I have been doing a few tool reviews on this blog previously. This post can be seen as a sort of a tool review as well – although the main point is in reviewing approaches to marketing the tools rather than the tools themselves. After all, a tool is only worth as much as your creative approach to using it.

Recently, some people have been pitching a certain piece of software called G Sneak. Sure somebody is pitching something every day – but because I was interested in what’s going on in the tools market I thought I’d check it out. Now, their sales page is all hype and gives you no info whatsoever of what it is, or what it does, or what principle it uses. Just the hype. OK I thought, since they mention a moneyback guarantee what do I have to lose – and bought it.

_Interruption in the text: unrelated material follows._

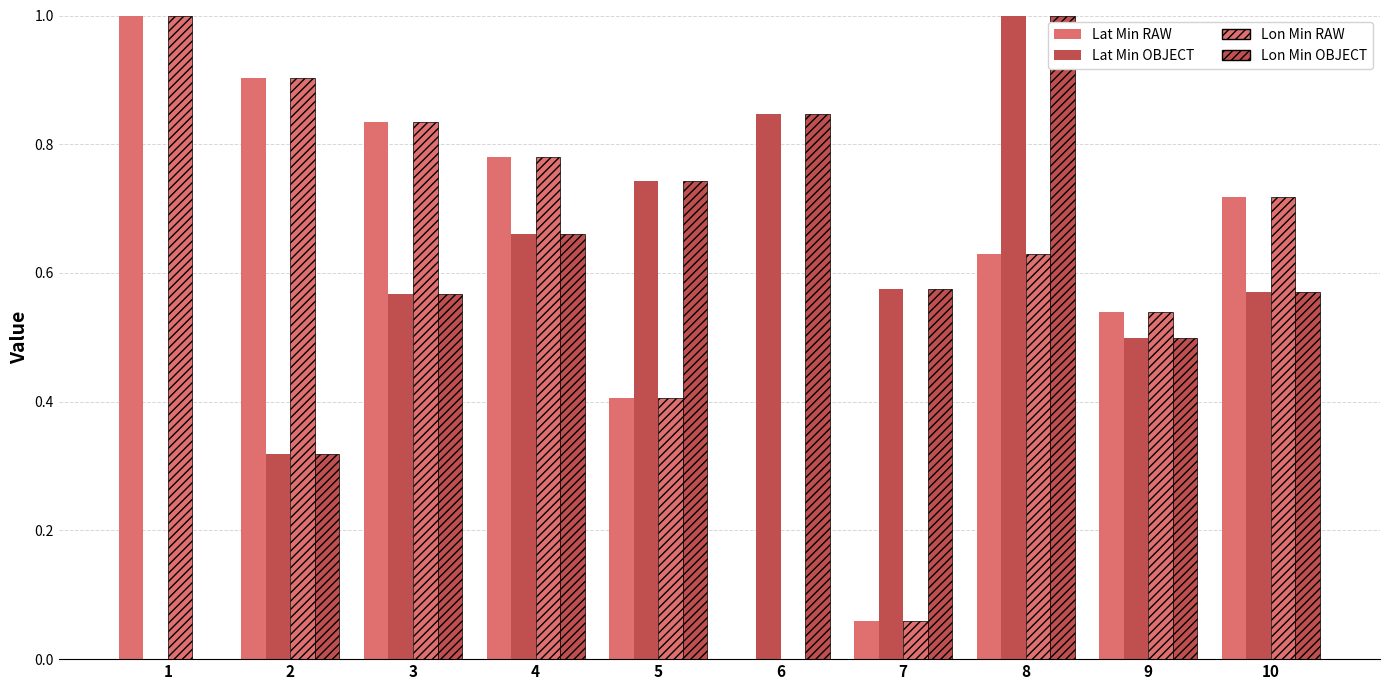

How many data points does each series have?

10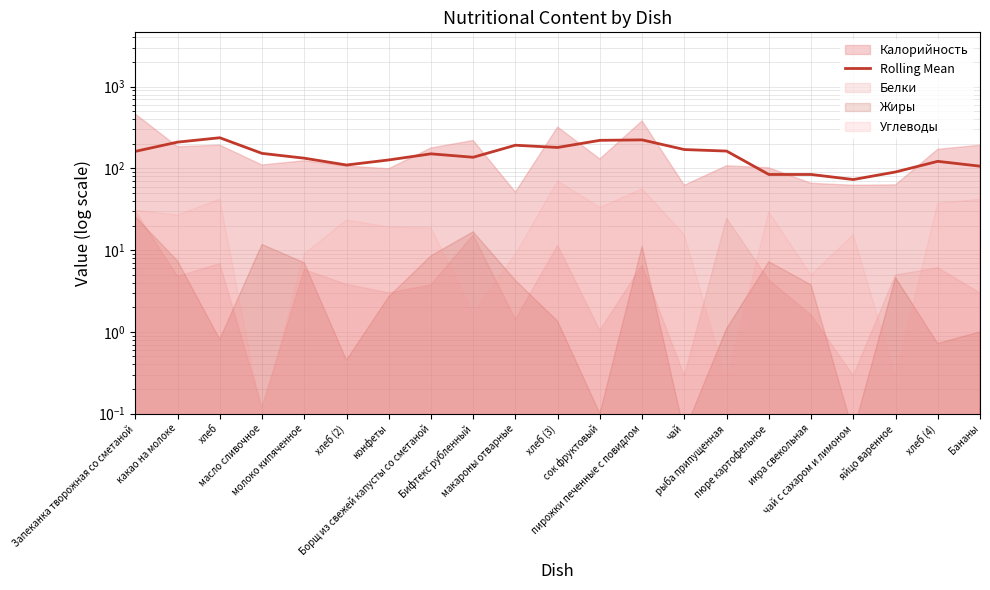

Is it true that the value at макароны отварные is 192.0?

True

I regretted it immediately. All their system is, is a control panel for a bunch of blogs should you wish to create them, where you enter all your details manually each time you make a blog, plus a few small additions such as a utility for sending the posts over to the blogs and the like. Before you buy they try 50 times to push down your throat bigger plans, or additional software from other vendors, etc. Their member area is loaded with very very basic newbie guides (such as how to buy a domain) and tons of ads of other tools/ebooks/make money online systems. Very lame. I could probably post a trick letting you buy their stuff for $29 instead of $37 but I do not advise buying it at all as it does virtually nothing you wouldn’t be able to do without it. Good thing they sell via Clickbank which facilitates the process of getting a refund.

On the other hand, there is SENuke. Same kind of a long long sales page – but you got everything you would want to see: screenshots, functionality description, videos showing the tool in action… Yet, the page is simple enough for a newbie to understand, too. Does it sell? – you bet it does. Does it deliver? – totally! You know what you will find inside, you know why you want this tool, and you know what to expect from it. Moreover, you even get to download a free trial version. (BTW I can’t wait to see the new version come out)

Again, the effectiveness of any tool depends on how you use it (don’t be a dumb spammer, in other words). But generally, a tool claiming to cover all the ins and outs of your online money making process should (1) have a sales page explaining how it is going to do that and (2) probably cost a bit more than $20-30 one-time fee.

Disclaimer: this post has no affiliate links although it probably should.